On June 8 I turned 30. That's right. I can hardly believe it myself. I'm not going to lie to you here. I was traumatized by the whole ordeal. When you're in your twenties, you're young and carefree. Once you turn 30, you hit the inevitable maturity marker, wherein any shortcomings on your part are not blamed on your youth, but rather on your stupidity. My birthday itself was rather uneventful. We spent the evening with my family. We had dinner, we opened presents. We ate cake and icecream and had a good time. It felt like any other birthday. But, as it was my 30th, I was forced to look back through my life to see what I have accomplished.

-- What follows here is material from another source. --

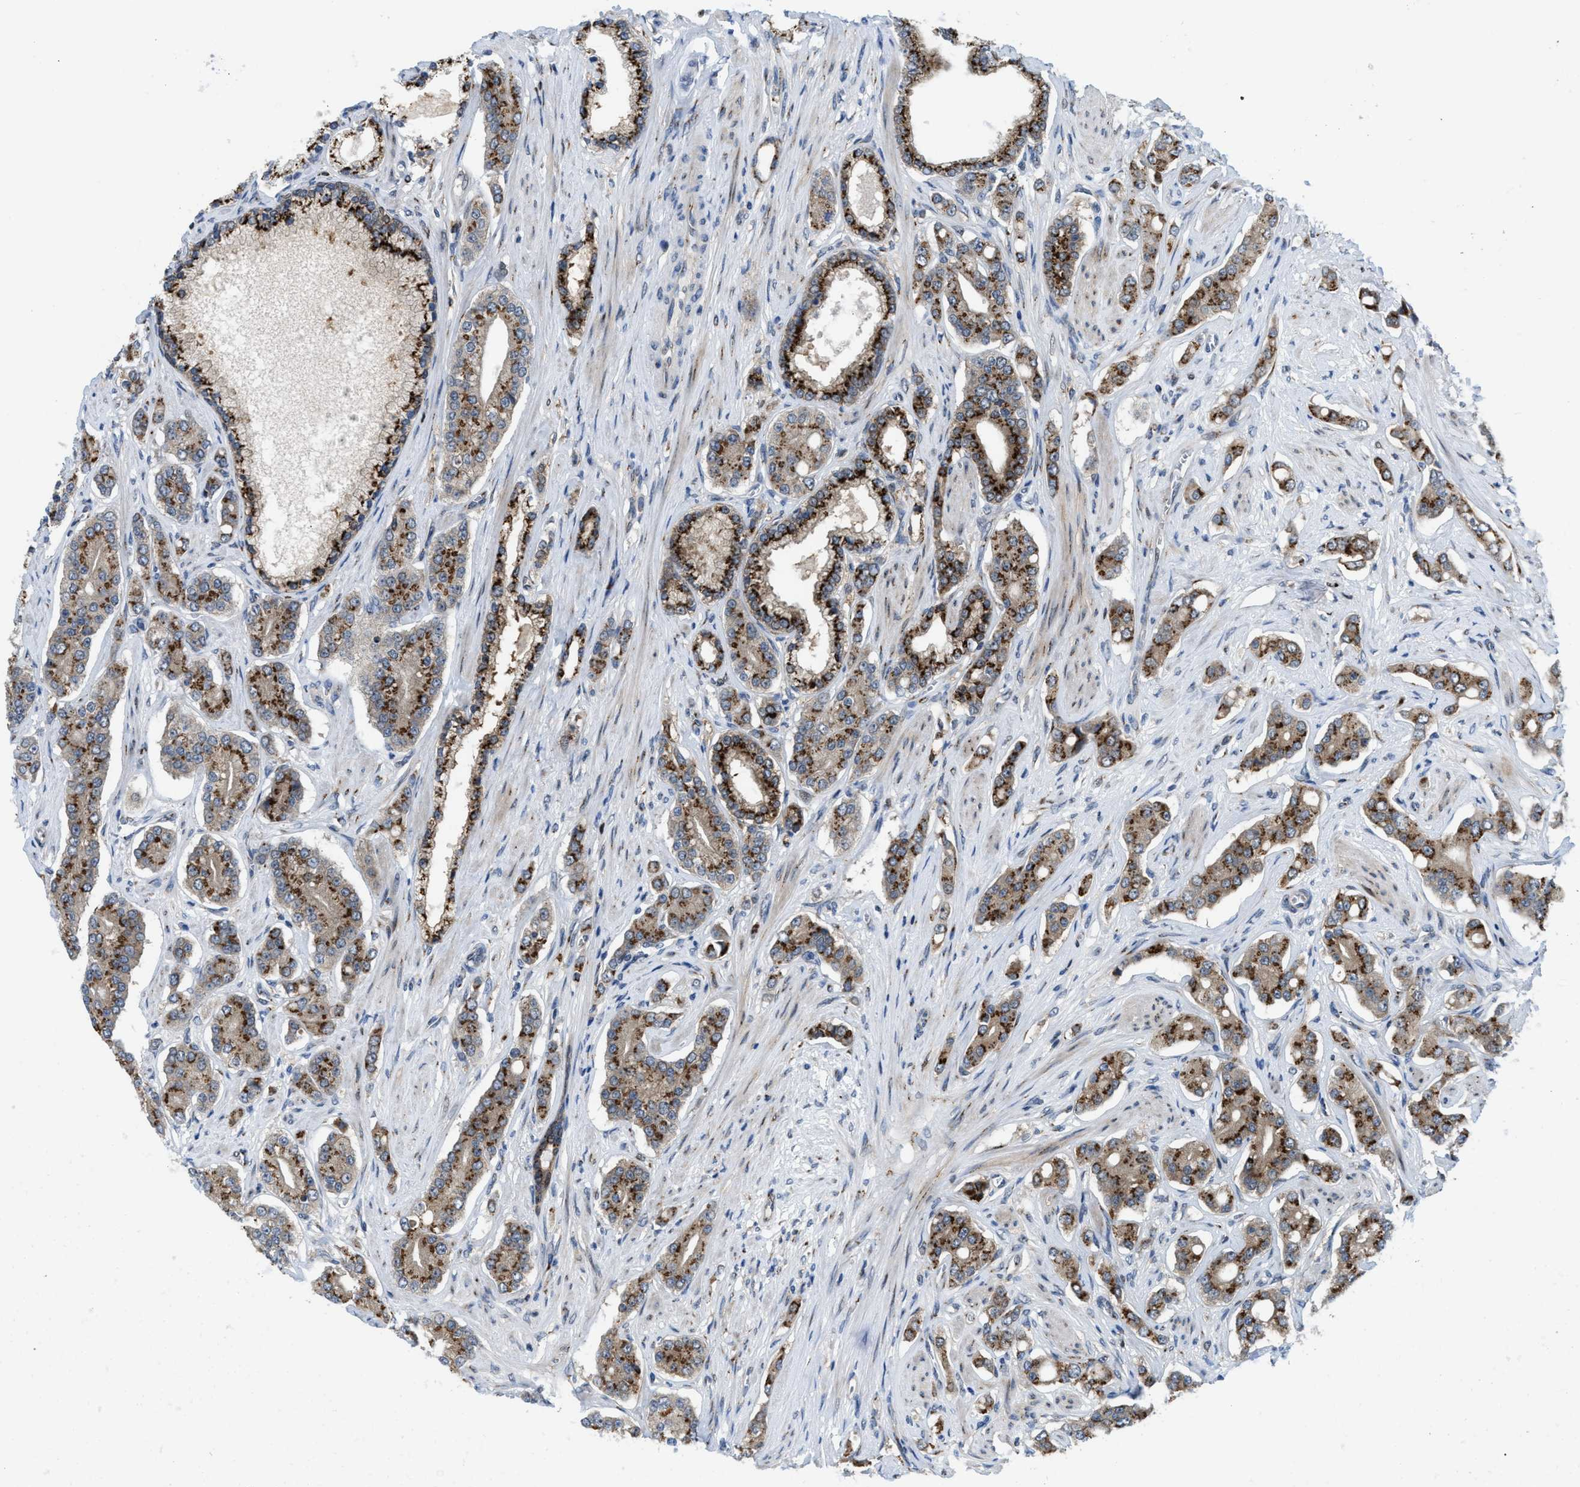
{"staining": {"intensity": "strong", "quantity": ">75%", "location": "cytoplasmic/membranous"}, "tissue": "prostate cancer", "cell_type": "Tumor cells", "image_type": "cancer", "snomed": [{"axis": "morphology", "description": "Adenocarcinoma, High grade"}, {"axis": "topography", "description": "Prostate"}], "caption": "DAB (3,3'-diaminobenzidine) immunohistochemical staining of human prostate cancer (high-grade adenocarcinoma) exhibits strong cytoplasmic/membranous protein positivity in approximately >75% of tumor cells.", "gene": "SLC38A10", "patient": {"sex": "male", "age": 71}}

Sure, there are things that I regret in my past. Most of those things have to do with old friends or aquantances, that through silly youthful shortcomings, I might have hurt or insulted. I'm not proud of these moments, but I think I'm not fooling myself when I say that the majority of us have these little bouts of judgement callapses. However, when I look back, I mostly see that I have been truley blessed these 30 years.

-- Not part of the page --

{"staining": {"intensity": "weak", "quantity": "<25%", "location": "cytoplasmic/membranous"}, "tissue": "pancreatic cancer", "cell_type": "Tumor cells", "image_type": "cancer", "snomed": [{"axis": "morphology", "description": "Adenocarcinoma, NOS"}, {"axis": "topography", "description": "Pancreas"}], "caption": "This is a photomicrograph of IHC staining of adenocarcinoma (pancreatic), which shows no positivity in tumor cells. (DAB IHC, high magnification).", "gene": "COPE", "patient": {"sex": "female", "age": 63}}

I managed to get through grade school without seriously injuring myself or anyone else. I went to college, and although it wasn't my parents first choice of educational vocation, I graduated at the head of my class with a Bachelors of Fine Arts. Along the way, I met good friends who taught me a lot about who I am and what I want to be. I had my own solo art exhibit. I've traveled the world, and learned about people and culture, the Church, and history. I got married, and learned not only how to love, but how to be loved. I've had callings in the church, and felt inadiquate for each one. I started a career, and although it didn't make me rich, it was interesting, and I felt good at it. I became a homeowner, and realized that once you have a home, you never have money. You just have a lot of projects. I became a mother, and learned that no other career could be more rewarding than being able to raise your children, to teach them, to laugh with them, to watch them grow right before your eyes. In my 30 years, I've also been through a lot of trials. Some have been harder to deal with than others. But with the help of family, friends and not least of all my faith, I've been able to get through those trials.
So fine. I'm old. But 30 is the new 20, right? I may be getting laugh lines and crows feet. Maybe my knees hurt when there's a change in the weather. But I've accomplished a lot in these last 30 years. And I just pray that my next 30 will be as good as my last.